# Exercise 1:
Please reproduce everything in the listing below from the line containing "common name: Bush vetch" down to the line containing "genus: Houstonia", with both of those lines included.

# Text passage:
With regards to Claim 1, 4-7, they are directed to a method practiced by the apparatus of claims 13, 15-17 and 20, respectively. They are rejected for the same reasons.
With regards to Claim 25, this is a media version of the claimed method above (claim 1 respectively), wherein all claim limitations also have been addressed and/or covered in cited areas. Thus, accordingly, this claim is rejected for at least the same reasons therein.
Regarding Claim 8, Montoye teaches:
The method according to claim 1 … [and] a register file with at least two read ports and one write port (Montoye: Second Column, Second paragraph, e.g., register file has a five-port bandwidth) …
Montoye does not specifically teach:
The method according to claim 1, further comprising: providing floating-point operands by a register file as input operands and receiving an output from the substitution logic … , in particular providing the input operands being triggered by the instruction with a selection code parameter.

# Exercise 2:
Write out the claim rejection passage above verbatim, from start to finish.

(Dataset records)
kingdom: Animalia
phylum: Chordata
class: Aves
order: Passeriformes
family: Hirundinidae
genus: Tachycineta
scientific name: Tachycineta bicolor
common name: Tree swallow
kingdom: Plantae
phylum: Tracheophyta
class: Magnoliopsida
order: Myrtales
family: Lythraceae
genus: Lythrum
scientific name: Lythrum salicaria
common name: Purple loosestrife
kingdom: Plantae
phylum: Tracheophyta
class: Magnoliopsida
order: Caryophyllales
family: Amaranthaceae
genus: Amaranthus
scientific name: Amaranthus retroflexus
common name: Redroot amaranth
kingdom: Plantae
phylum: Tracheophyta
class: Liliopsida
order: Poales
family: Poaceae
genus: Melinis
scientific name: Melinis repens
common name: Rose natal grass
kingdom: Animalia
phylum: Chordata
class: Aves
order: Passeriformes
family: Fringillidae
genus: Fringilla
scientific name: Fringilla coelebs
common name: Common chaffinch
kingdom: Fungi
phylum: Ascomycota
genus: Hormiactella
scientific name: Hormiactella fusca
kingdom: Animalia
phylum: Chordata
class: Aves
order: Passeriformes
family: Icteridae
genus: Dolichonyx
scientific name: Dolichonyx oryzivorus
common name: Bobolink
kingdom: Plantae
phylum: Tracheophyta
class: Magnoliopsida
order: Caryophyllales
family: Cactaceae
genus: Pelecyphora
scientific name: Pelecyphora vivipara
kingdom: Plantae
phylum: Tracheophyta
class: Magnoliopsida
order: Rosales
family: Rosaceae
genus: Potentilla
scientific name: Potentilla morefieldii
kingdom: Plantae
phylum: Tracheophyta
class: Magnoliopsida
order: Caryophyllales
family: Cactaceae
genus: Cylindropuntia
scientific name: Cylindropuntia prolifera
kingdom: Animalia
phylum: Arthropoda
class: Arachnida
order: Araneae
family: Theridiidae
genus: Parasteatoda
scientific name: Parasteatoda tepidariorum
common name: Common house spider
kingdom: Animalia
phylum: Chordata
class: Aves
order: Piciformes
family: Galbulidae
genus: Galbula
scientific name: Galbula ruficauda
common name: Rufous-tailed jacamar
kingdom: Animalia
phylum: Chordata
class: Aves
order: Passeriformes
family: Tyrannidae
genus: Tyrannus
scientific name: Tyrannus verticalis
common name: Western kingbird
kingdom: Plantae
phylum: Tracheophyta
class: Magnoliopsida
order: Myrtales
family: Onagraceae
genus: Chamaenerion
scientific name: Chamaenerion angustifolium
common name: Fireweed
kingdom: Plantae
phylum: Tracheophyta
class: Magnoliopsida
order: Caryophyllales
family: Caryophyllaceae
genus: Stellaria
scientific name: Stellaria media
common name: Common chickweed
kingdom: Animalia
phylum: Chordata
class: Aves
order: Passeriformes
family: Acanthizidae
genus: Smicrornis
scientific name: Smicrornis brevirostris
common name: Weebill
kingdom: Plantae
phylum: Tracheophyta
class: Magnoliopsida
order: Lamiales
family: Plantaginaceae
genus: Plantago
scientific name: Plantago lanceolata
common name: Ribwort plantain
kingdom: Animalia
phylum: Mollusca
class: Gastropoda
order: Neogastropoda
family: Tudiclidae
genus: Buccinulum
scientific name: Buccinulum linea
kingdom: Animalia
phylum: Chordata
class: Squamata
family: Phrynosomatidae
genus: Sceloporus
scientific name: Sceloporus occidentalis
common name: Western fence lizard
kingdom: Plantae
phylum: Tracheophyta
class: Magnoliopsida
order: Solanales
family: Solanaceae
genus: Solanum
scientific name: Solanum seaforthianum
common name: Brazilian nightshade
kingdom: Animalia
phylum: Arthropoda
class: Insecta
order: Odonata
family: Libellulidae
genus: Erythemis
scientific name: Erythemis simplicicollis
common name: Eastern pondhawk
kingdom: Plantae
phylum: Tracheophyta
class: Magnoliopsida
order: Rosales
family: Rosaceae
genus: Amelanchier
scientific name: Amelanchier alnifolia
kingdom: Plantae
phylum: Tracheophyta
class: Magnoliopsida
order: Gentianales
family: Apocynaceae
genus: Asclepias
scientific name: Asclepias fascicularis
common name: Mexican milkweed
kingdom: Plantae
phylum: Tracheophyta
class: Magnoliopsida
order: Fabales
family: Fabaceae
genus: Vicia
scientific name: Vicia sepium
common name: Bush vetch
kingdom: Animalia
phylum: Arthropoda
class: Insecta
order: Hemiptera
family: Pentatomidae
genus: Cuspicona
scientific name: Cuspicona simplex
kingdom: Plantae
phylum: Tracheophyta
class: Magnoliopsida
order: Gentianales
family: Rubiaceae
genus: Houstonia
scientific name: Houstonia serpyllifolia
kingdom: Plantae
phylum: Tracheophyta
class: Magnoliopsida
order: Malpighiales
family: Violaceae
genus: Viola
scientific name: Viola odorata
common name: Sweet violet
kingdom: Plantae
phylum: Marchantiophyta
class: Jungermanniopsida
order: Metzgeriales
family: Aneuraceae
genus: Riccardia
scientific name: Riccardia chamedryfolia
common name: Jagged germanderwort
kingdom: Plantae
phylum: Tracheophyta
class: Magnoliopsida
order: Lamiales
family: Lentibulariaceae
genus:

# Task solution 1:
common name: Bush vetch
kingdom: Animalia
phylum: Arthropoda
class: Insecta
order: Hemiptera
family: Pentatomidae
genus: Cuspicona
scientific name: Cuspicona simplex
kingdom: Plantae
phylum: Tracheophyta
class: Magnoliopsida
order: Gentianales
family: Rubiaceae
genus: Houstonia

# Task solution 2:
With regards to Claim 1, 4-7, they are directed to a method practiced by the apparatus of claims 13, 15-17 and 20, respectively. They are rejected for the same reasons.
With regards to Claim 25, this is a media version of the claimed method above (claim 1 respectively), wherein all claim limitations also have been addressed and/or covered in cited areas. Thus, accordingly, this claim is rejected for at least the same reasons therein.
Regarding Claim 8, Montoye teaches:
The method according to claim 1 … [and] a register file with at least two read ports and one write port (Montoye: Second Column, Second paragraph, e.g., register file has a five-port bandwidth) …
Montoye does not specifically teach:
The method according to claim 1, further comprising: providing floating-point operands by a register file as input operands and receiving an output from the substitution logic … , in particular providing the input operands being triggered by the instruction with a selection code parameter.